Southern cuisine is the vehicle. Soul food is the make of the car, Simmons’ said.
“The way that we leverage our culture and, in essence, how we share our culture with others — that’s what defines soul food,” he said. “The food itself is not so unique. The way it’s delivered is what makes it special.”
They pass on their heritage because learning how to take care of someone else builds character. Cooking collard greens, a five- to seven-hour venture, allows for much more than a side dish at dinner.
“It helps develop who you are,” Cater-Simmons said.
“If you’re teaching someone,” Simmons said, “you have a lot of time to talk to them about things around life that they need to know to thrive and survive. Cooking allows that.”
Means of survival
“If you can cook, people will always pay for what they like,” she said.
Her passion for food came from its association with joyful Sunday afternoons spent with family, card games, loud music, laughing and dancing.
“Food, in any culture, brings multiple levels of living and life,” Madden said. “As a Black person, food is everything to me. No matter where I was in life, that was the one thing that brought me out of where I was sinking.”
She passes the love for food on to her children as a means of family stability, both physically and emotionally.
Passion the key
Patrick Rashed, the owner of Caribbean Kitchen in NewBo City Market, lives a life his grandfather only could have dreamed of in Jamaica, where he sold fried fish at soccer fields to stave off poverty.
Though Rashed has pursued a number of talents in his life, including national-level gymnastics and a master’s degree in social work, he always comes back to cooking. Not because he has to, but because it’s the passion that sustains him.
He continues the tradition of his mother and grandfather who cooked outdoors -- not for fun, but because they had no kitchen.
On his menu today are favorites from his childhood like the beef patty he ate with sweet coca bread and the vegetarian dishes he learned to make at age 12, when he worked at a Jamaican restaurant in New York.
For about 75 cents, a beef patty would fill him up for most of the day. Now, he charges $5 for them.
“Making something special out of food came out of poverty,” he said.

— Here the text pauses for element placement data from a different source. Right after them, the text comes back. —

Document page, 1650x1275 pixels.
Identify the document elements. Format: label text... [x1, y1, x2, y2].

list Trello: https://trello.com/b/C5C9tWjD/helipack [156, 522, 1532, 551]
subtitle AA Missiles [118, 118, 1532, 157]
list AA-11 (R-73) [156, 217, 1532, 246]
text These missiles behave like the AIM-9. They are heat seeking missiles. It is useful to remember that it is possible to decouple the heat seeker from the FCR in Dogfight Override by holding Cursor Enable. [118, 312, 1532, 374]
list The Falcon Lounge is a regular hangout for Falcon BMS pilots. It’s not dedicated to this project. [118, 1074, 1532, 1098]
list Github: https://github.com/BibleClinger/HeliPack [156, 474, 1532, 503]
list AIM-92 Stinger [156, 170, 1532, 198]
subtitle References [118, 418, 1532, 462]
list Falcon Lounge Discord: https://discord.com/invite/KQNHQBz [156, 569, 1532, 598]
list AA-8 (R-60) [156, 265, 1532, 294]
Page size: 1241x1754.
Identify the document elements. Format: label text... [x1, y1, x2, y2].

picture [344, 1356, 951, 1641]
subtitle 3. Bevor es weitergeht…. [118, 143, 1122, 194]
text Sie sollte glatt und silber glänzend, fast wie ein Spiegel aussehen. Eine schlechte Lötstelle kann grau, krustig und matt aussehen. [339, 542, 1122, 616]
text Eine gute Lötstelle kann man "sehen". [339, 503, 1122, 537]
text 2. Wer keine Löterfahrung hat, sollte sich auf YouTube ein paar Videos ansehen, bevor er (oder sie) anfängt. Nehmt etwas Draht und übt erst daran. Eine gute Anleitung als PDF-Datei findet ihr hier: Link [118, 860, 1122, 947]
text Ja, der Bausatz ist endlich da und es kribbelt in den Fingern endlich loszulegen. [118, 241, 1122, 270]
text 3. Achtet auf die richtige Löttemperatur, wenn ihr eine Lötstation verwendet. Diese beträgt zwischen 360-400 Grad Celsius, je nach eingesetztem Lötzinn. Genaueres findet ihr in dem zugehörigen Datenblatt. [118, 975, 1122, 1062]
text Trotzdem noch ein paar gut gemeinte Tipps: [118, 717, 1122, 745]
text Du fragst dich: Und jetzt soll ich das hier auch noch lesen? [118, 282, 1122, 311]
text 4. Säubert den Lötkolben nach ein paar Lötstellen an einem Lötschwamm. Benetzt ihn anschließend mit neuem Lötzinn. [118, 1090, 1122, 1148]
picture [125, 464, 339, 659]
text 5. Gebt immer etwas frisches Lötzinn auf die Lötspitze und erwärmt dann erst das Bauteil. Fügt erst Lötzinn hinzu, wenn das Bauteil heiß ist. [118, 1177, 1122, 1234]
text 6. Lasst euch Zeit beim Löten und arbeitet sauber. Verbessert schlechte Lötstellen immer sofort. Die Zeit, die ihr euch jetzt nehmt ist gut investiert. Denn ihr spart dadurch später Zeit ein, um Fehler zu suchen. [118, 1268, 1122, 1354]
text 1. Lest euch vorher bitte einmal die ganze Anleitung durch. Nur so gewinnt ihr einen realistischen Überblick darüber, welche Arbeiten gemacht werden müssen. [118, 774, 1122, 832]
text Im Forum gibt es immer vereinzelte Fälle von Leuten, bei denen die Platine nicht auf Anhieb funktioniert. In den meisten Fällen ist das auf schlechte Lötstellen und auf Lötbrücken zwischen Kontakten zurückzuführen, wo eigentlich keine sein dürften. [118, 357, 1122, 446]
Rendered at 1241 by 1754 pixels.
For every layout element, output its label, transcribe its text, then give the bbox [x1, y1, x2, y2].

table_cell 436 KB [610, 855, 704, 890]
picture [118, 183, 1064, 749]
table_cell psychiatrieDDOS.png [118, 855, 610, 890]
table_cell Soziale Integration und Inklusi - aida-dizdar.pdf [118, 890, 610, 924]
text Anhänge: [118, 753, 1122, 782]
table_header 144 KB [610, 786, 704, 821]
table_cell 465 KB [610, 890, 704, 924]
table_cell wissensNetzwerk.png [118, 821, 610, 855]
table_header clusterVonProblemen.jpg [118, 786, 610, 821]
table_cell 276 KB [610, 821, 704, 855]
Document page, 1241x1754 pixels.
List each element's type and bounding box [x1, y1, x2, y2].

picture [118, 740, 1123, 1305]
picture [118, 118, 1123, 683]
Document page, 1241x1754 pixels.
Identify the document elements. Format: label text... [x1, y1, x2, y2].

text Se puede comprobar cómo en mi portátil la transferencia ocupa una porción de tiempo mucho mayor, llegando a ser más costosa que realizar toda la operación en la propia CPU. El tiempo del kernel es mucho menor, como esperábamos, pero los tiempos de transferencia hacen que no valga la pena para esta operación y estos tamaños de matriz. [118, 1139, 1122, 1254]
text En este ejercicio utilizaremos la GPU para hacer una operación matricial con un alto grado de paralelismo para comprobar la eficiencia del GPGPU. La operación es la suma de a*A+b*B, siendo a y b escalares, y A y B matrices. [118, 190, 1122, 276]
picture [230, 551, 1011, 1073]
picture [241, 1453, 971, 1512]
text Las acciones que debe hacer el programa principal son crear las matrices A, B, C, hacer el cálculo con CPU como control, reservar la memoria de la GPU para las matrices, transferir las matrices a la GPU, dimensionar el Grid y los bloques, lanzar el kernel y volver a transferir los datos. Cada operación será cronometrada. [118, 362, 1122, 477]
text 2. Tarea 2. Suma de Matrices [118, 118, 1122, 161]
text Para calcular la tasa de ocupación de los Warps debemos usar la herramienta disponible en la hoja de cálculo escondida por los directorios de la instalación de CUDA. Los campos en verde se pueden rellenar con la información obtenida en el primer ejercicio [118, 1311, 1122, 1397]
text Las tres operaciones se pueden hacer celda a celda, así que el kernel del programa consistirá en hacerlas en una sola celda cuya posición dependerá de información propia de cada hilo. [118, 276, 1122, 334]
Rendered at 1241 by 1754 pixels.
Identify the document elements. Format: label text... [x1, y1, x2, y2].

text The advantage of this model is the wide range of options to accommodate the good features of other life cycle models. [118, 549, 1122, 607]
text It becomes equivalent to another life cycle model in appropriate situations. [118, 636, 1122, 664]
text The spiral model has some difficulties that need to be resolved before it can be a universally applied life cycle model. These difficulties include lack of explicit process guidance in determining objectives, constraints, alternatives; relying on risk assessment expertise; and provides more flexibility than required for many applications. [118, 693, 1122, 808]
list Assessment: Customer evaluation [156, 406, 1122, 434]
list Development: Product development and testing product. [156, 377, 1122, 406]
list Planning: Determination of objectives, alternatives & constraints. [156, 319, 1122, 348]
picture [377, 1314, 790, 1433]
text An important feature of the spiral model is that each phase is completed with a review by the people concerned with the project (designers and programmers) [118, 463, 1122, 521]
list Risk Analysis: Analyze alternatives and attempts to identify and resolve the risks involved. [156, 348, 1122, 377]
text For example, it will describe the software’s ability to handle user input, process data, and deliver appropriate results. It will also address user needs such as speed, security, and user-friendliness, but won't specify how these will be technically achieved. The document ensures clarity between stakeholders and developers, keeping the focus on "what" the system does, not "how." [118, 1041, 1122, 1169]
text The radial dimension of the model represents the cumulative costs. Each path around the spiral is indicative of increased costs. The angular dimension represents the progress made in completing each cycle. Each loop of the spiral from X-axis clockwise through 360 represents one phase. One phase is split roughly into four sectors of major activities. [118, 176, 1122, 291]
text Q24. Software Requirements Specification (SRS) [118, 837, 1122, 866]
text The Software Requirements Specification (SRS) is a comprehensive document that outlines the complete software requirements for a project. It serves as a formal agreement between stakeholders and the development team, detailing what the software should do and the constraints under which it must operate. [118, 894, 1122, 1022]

For African Americans and those from the Caribbean diaspora, Rashed said food gives a sense of identity, a tie to history and a sense of ownership in the world.
For Black restaurant owners in particular, it’s the passion that sustains them as much as their sales.
“Without passion, you will always struggle, no matter what you’re doing,” Rashed said. “I was the only one I could depend on. But because of my passion, I did what I had to do to get back on my feet.”